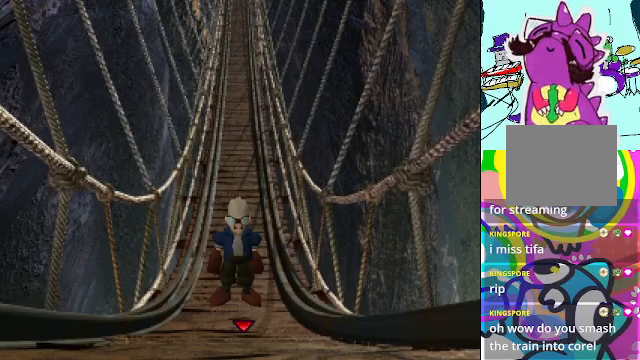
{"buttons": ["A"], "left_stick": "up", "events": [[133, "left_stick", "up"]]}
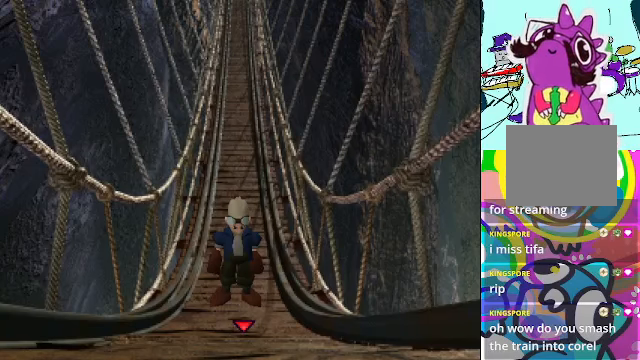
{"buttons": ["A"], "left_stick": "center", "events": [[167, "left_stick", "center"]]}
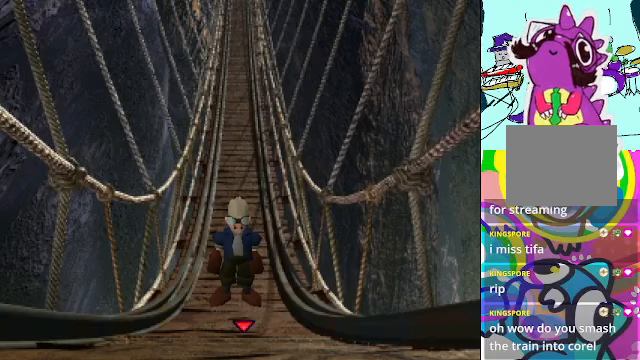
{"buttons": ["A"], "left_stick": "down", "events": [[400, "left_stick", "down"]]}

Aim of the task: Repeat the material above exactly. Leave every picture out of it.

Answer section:
{"buttons": ["A"], "left_stick": "up", "events": [[133, "left_stick", "up"]]}
{"buttons": ["A"], "left_stick": "center", "events": [[167, "left_stick", "center"]]}
{"buttons": ["A"], "left_stick": "down", "events": [[400, "left_stick", "down"]]}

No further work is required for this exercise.